**Text under study:**
--------------------

Yes, we fuck! (2015) is a documentary that seeks to portray the sexuality of people with functional diversity that focuses on their empowerment and critiques ableism. Its filming has helped to generate alliances between Spanish activist groups, which have been named Alianzas Tullido-Transfeministas (Crip-Queer Alliances). Based on a research project that combined traditional and digital ethnography, this article reflects on how these crip-queer alliances have been constructed. First, we present a genealogy that contextualizes key events and explains their origins. Second, we analyse the construction process of the alliances, from queer to crip and vice versa, in order to reflect on the notions of intimacy that these alliances mobilize, while analysing their discourses and performances around the body, bonding, desire and sexuality. Finally, we explain the potential, as well as the difficulties and challenges, of these alliances. We conclude that they have followed their own situated process, where activists bring into play their bodies, emotions and intimacies and thus generate enormous potential for political action that questions ableism and heteropatriarchy.

Disclosure statement

No potential conflict of interest was reported by the authors.

Notes on contributors

Andrea García-Santesmases Fernández studied Sociology at the Charles III University of Madrid and Social and Cultural Anthropology at the Complutense University of Madrid. She holds a Master in Sociological Research from the University of Barcelona. Currently, she is finishing her PhD in Sociology at the University of Barcelona studying the construction of gender identity in people with physical disability. She was a visiting researcher at the University of Amsterdam in collaboration with LOVA Netherlands Association for Gender Studies and Feminist Anthropology and at the University of Lisbon in collaboration with the Disability and Human Rights Observatory (ODDH). She is member of the International and Inter-University research group: Copolis ‘Welfare, community and social control’. Her main lines of research are: disability, gender, body and sexuality

Núria Vergés Bosch is a Postdoctoral Researcher and Professor at the Department of Sociology and Organizational Analysis of the University of Barcelona. She studied Political Sciences at the UAB, holds a Master in Public and Social Policies from the UPF and the John Hopkins University and has a Phd in Information and Knowledge Society from the IN3-UOC. She was a visiting researcher at the CGWS Trinity College Dublin and at the University of Konstanz. She is a member of the Interuniversity Institute of Women and Gender Studies of Catalonia, member of the Copolis Research Group at the UB, as well as a collaborator of the GENTIC Research Group at the IN3(UOC). She is cofounder of the Donestech Collective about women and Technologies and member of ALIA, the association for women’s research and action.

--------------------

Excerpts from a dataset
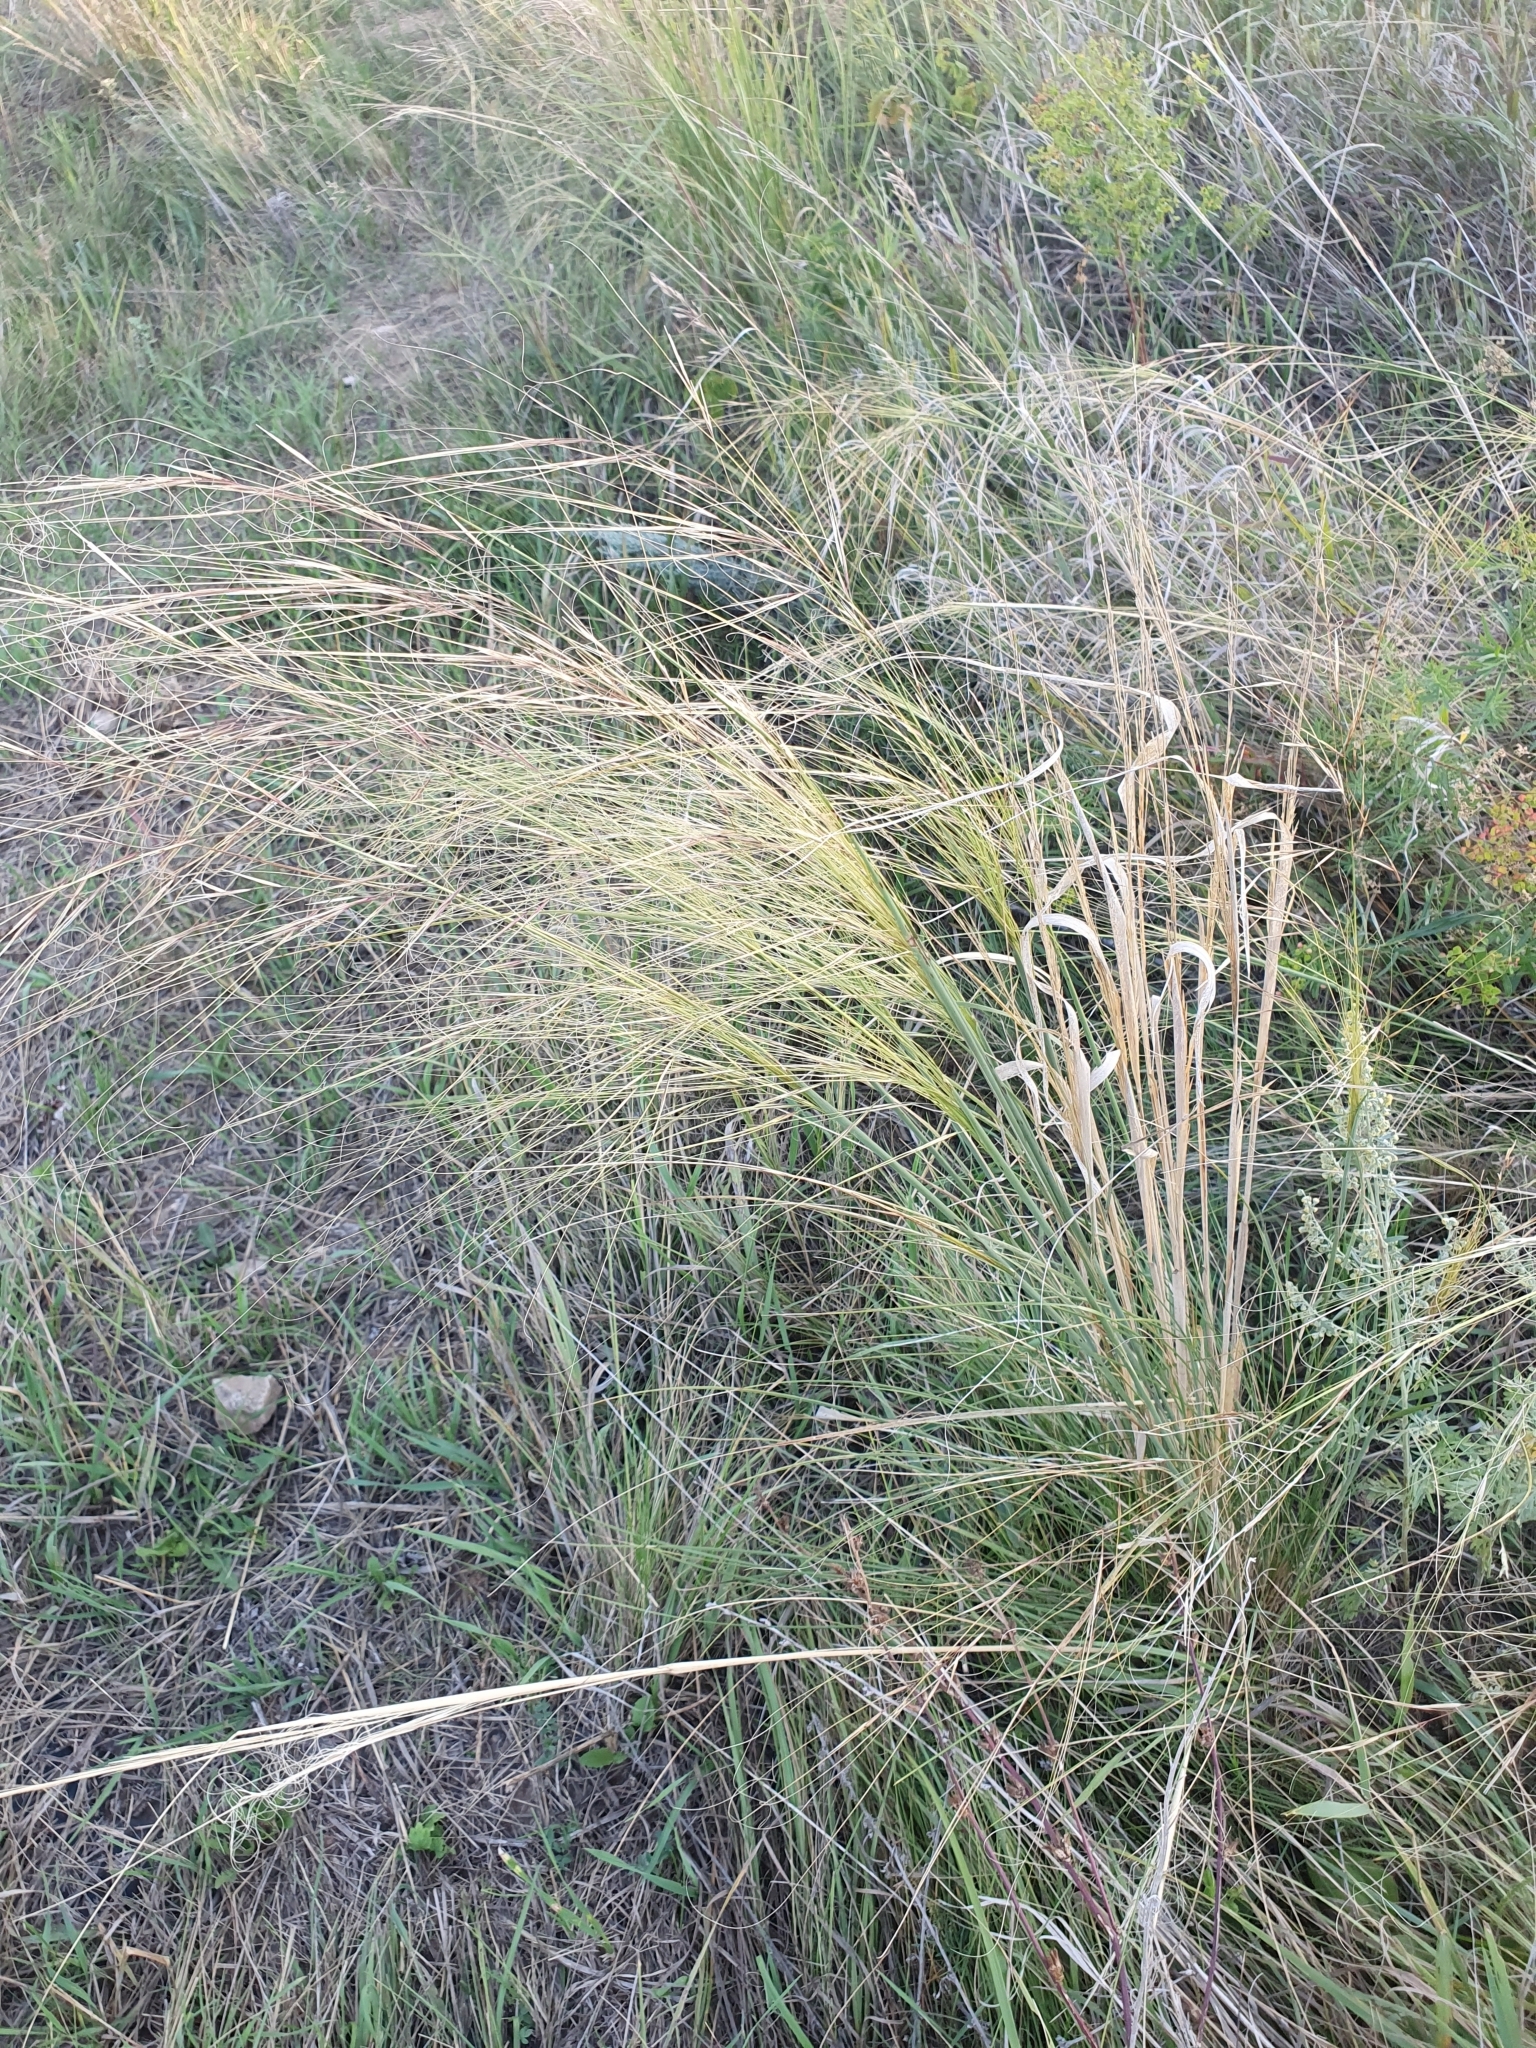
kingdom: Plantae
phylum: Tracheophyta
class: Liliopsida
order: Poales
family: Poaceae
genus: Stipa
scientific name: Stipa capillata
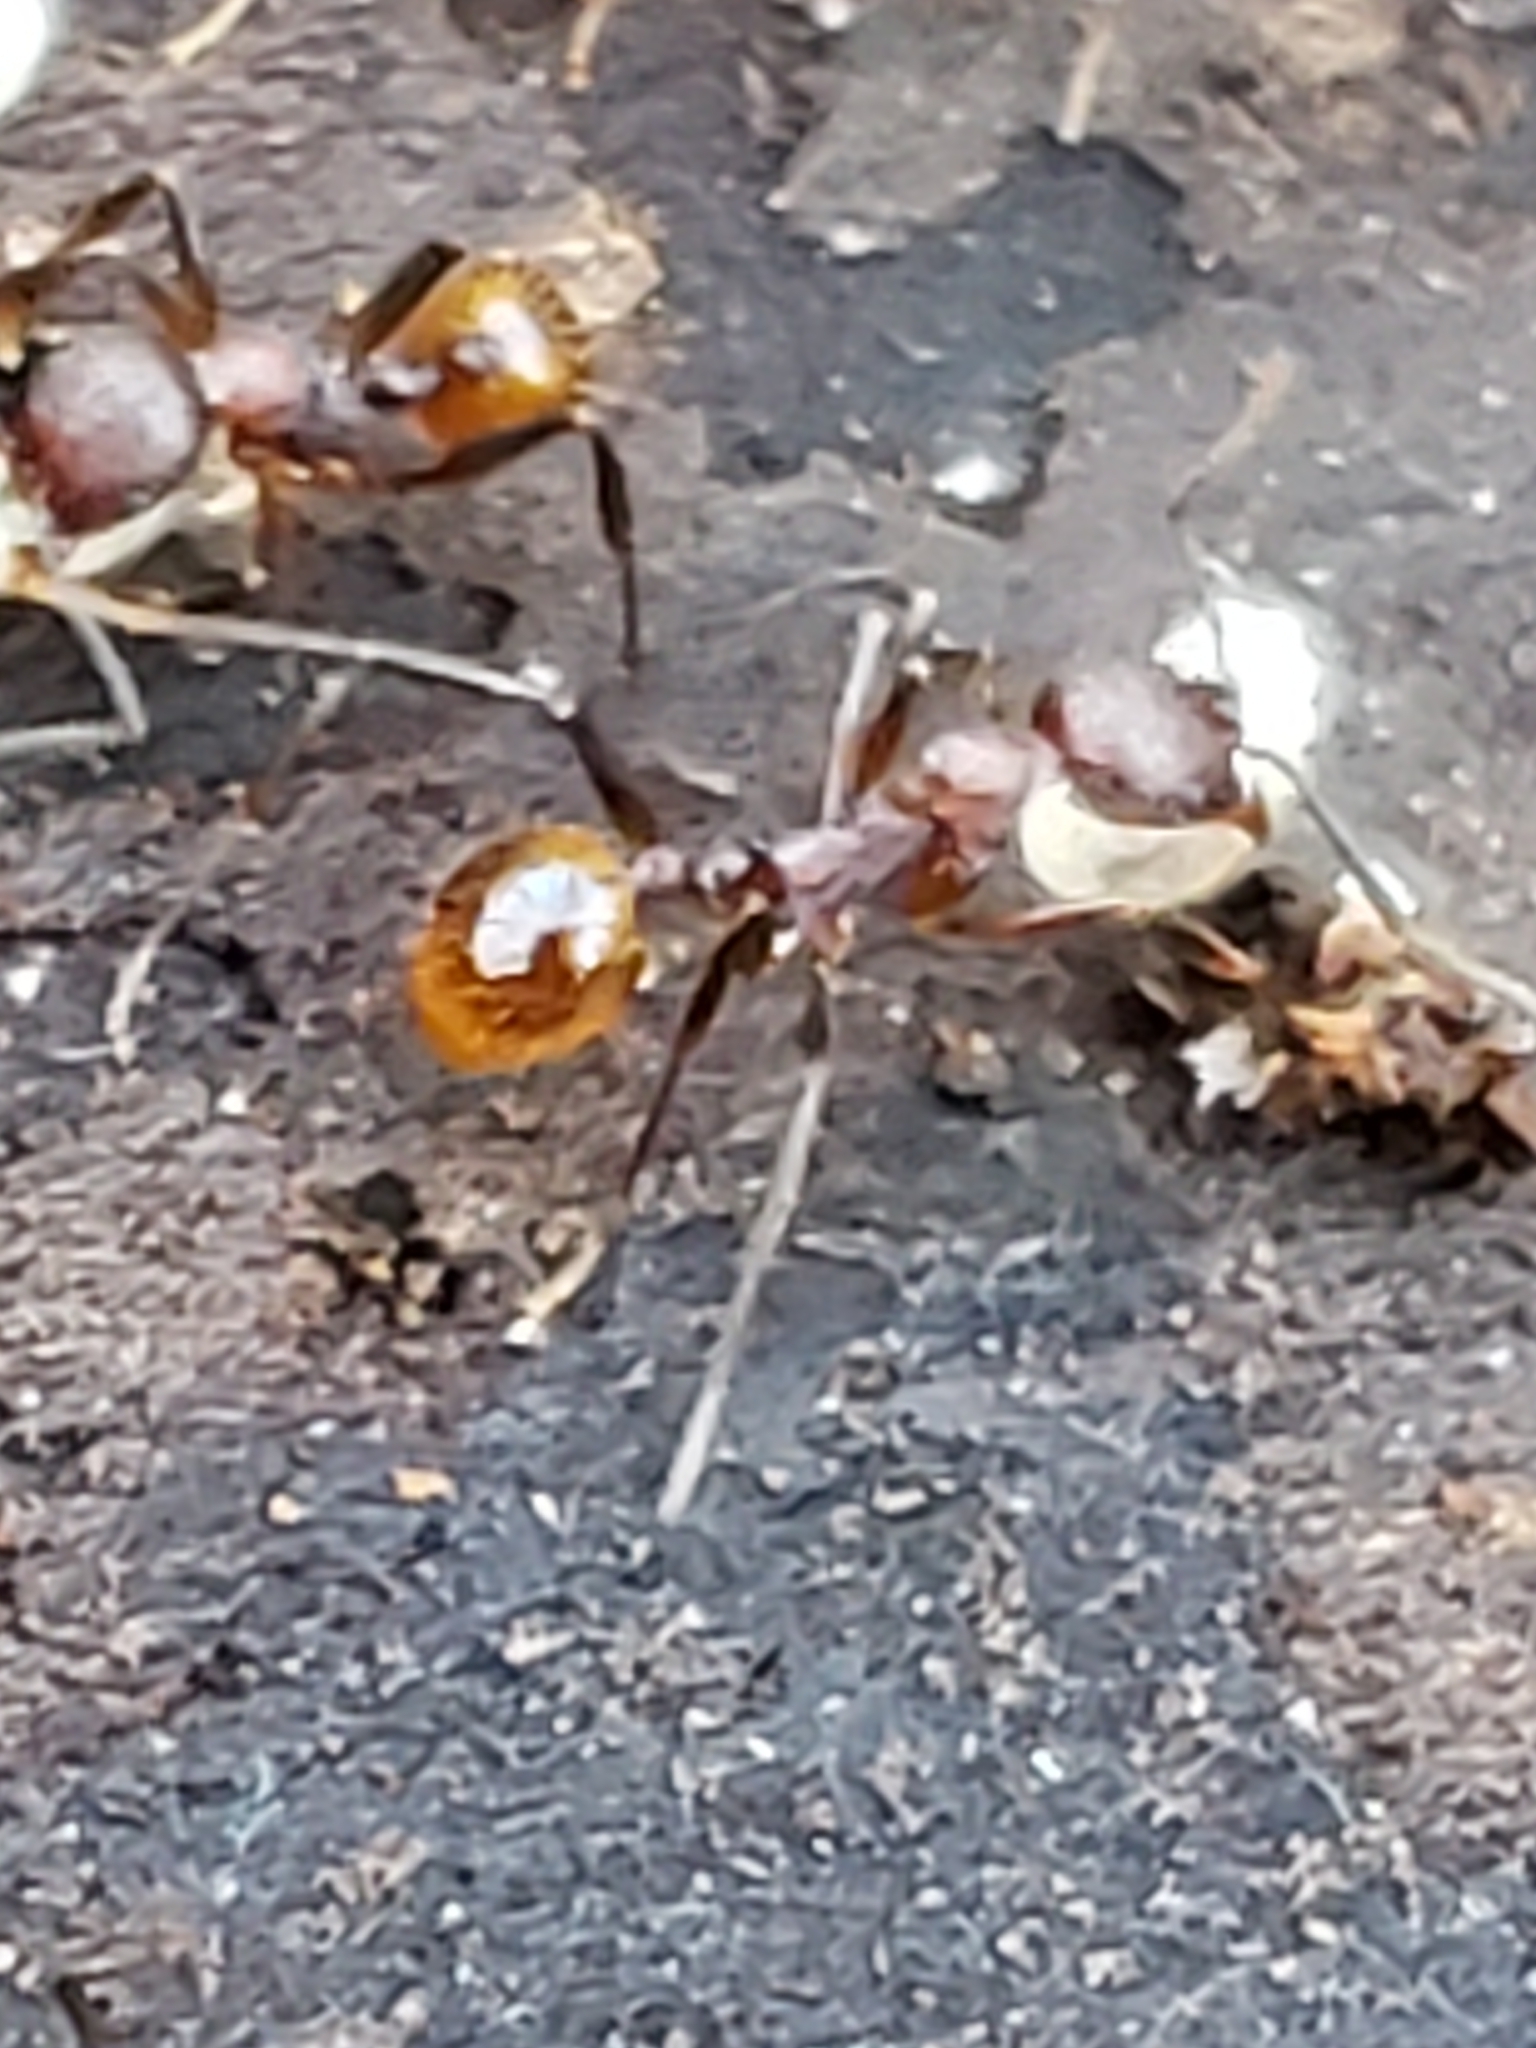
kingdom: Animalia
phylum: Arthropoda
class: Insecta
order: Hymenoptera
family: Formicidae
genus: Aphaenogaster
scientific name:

--------------------

**Questions to answer:**
a) Answer these questions from the crip-queer alliances text:
(i) In what year was the documentary Yes, we fuck! made?
(ii) At which university is Andrea García-Santesmases Fernández finishing her PhD?
(iii) What collective about women and technologies did Núria Vergés Bosch cofound?
b) Repeat the part of the crip-queer alliances text that opens with the words containing "Núria Vergés Bosch" and closes with "research and action.".

**Task-by-task answers:**
a)
(i) 2015
(ii) The University of Barcelona
(iii) The Donestech Collective

b)
Núria Vergés Bosch is a Postdoctoral Researcher and Professor at the Department of Sociology and Organizational Analysis of the University of Barcelona. She studied Political Sciences at the UAB, holds a Master in Public and Social Policies from the UPF and the John Hopkins University and has a Phd in Information and Knowledge Society from the IN3-UOC. She was a visiting researcher at the CGWS Trinity College Dublin and at the University of Konstanz. She is a member of the Interuniversity Institute of Women and Gender Studies of Catalonia, member of the Copolis Research Group at the UB, as well as a collaborator of the GENTIC Research Group at the IN3(UOC). She is cofounder of the Donestech Collective about women and Technologies and member of ALIA, the association for women’s research and action.